I postulate that the complex system of healthcare delivery behaves like a multiple security portfolio. It is large, complex, and without a clear understanding of its constituent processes, potentially opaque. The individual components of care delivery summate together to form an overall process of care delivery. The over-arching hospital, outpatient, office care delivery process is a derivative process – integrating multiple underlying sub-processes.
We trace, review, and document these sub-processes to better understand them. Once understood, metrics can be established and process improvement tools applied. The PI team is called in, and a LEAN/Six Sigma analysis performed. Six sigma process analytics typically focus on one sub-process at a time to improve its efficiency. Improving a sub-process’ efficiency is a laudable & worthwhile goal which can result in cost savings, better care outcomes, and reduced healthcare prices. However, there is also the potential for Merton’s ‘unintended consequences‘.
Most importantly, the results of the six sigma PI need to be understood in the context of the overall enterprise – the larger complex system. Optimizing the sub-process when causing a bottleneck in the larger enterprise process is not progress!
This is because a choice of the wrong metric or overzealous overfitting may, while improving the individual process, create a perturbation in the system (a ‘bottleneck’) the negative effects of which are, confoundingly, more problematic than the fix. Everyone thinks that they are doing a great job, but things get worse, and senior management demands an explanation. Thereafter, a lot of finger pointing occurs. These effects are due to dependent variables or feedback loops that exist in the system’s process. Close monitoring of the overall process will help in identifying unintended consequences of process changes. I suspect most senior management folks will recall the time when an overzealous cost-cutting manager decreased in-house transport to the point where equipment idled and LOS increased. I.E. The .005% saved by patient transport re-org cost the overall institution 2-3% until the problem was fixed.

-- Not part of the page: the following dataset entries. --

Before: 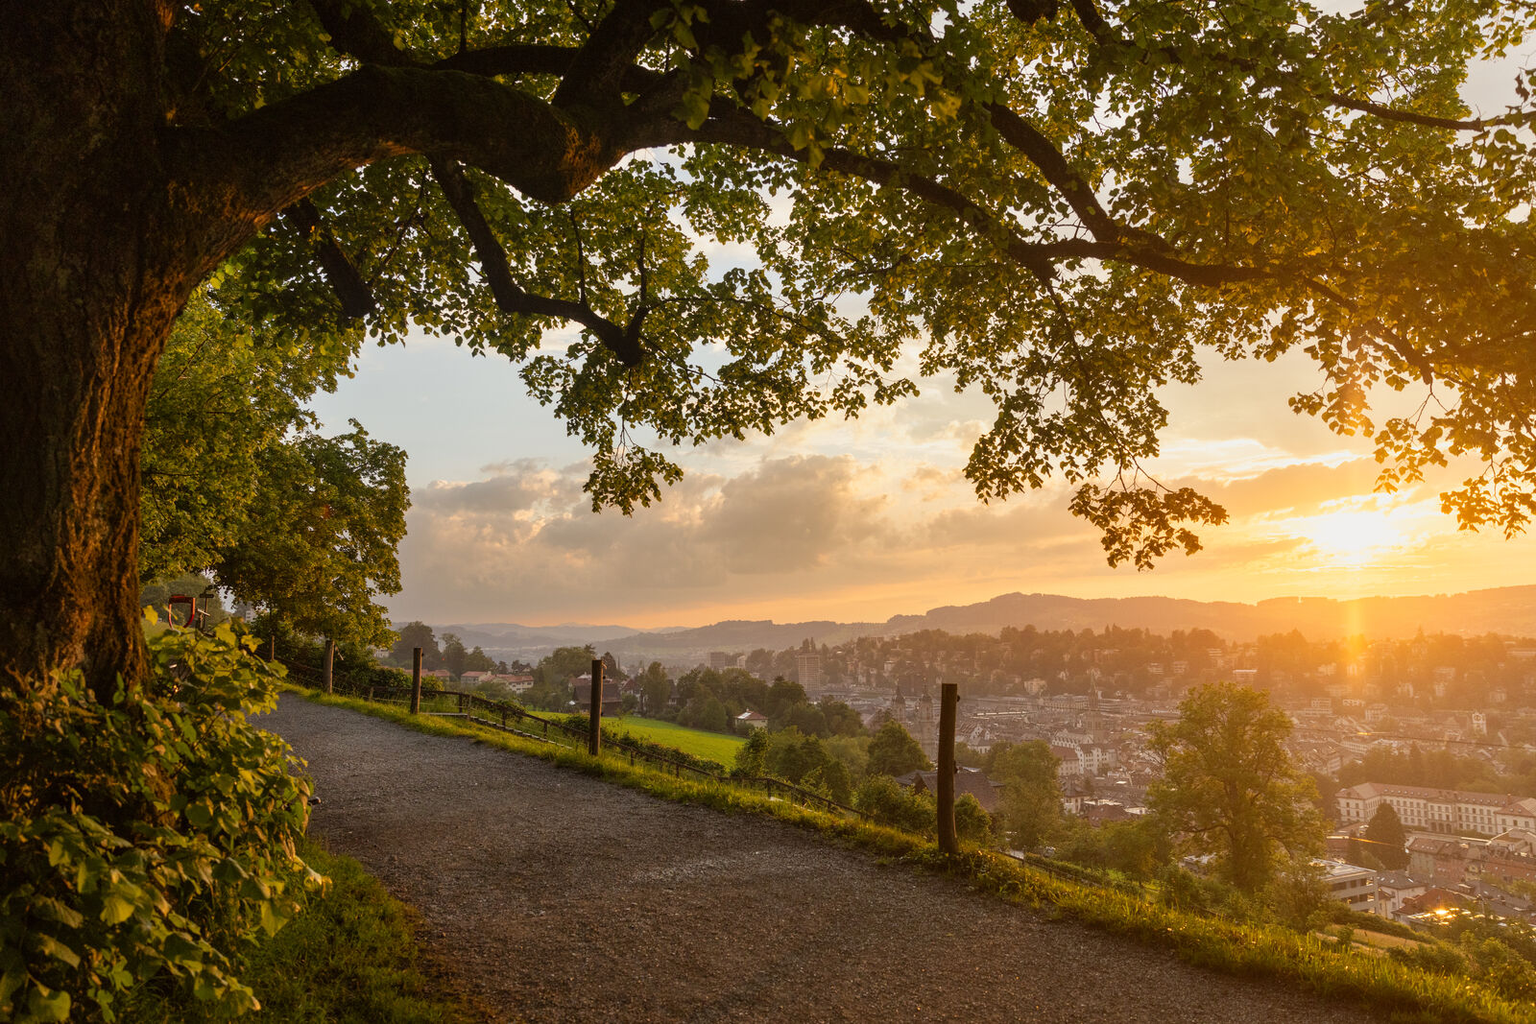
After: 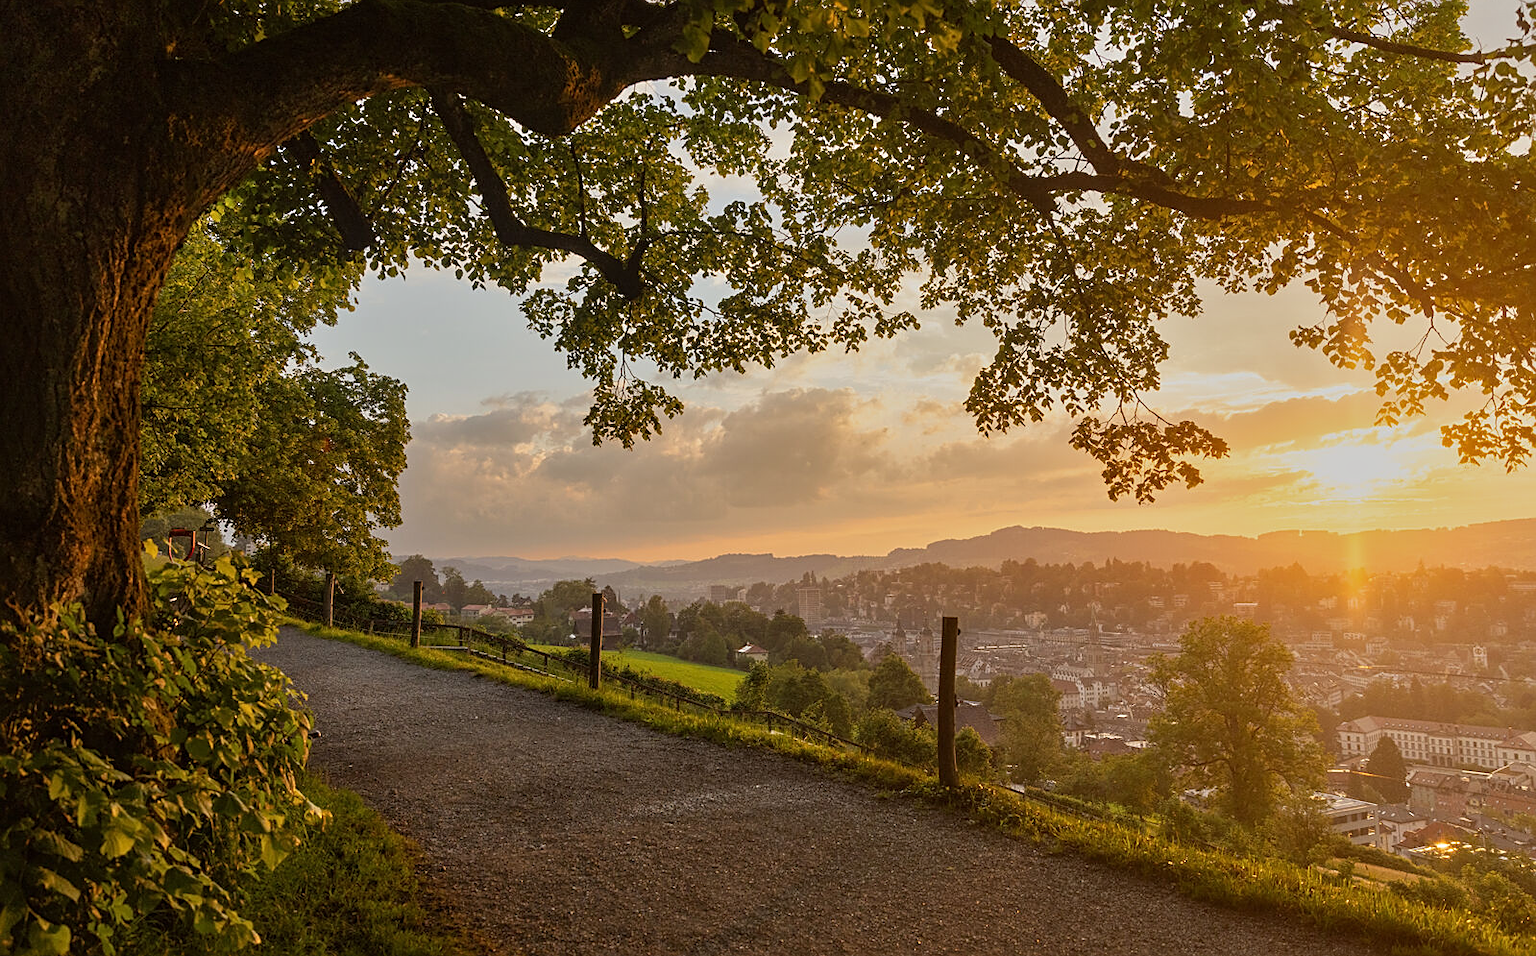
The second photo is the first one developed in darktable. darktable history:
sharpen: on, module defaults
crop and rotate: top 6.587%
tone equalizer: -8 EV -0.002 EV, -7 EV 0.004 EV, -6 EV -0.046 EV, -5 EV 0.015 EV, -4 EV -0.007 EV, -3 EV 0.014 EV, -2 EV -0.073 EV, -1 EV -0.284 EV, +0 EV -0.567 EV, mask exposure compensation -0.508 EV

There is a difference between true process improvement and goosing the numbers. I’ve written a bit about this in real vs. fake productivity and my post about cost shifting. I strongly believe it is incumbent upon senior management to monitor middle management & prevent these outcomes. Well thought out metrics and clear missions and directives can help. Specifically – senior management needs to be aware that optimization of sub-processes exists in the setting of the larger overall process and that optimization must also optimize the overall care process (the derivative process) as well. An initiative that fails to meet both the local and global goals is a failed initiative!
It’s the old leaky pipe analogy – put a band-aid on the pipe to contain one leak, and the increased pressure in the pipe causes the pipe to burst somewhere else, necessitating another band-aid. You can’t patch the pipe enough – too old. The whole pipe needs replacement. And the sum of repairs over time exceeds the cost of simply replacing it.
I’m not saying that process improvement is useless – far from it, it is necessary to optimize efficiency and reduce waste to survive in our less-than-forgiving healthcare business environment. However, consideration of the ‘big picture’ is essential – which can be mathematically modeled. The utility of modeling is to gain an understanding of how the overall complex process responds to changes – to avoid unintended consequences of system perturbation.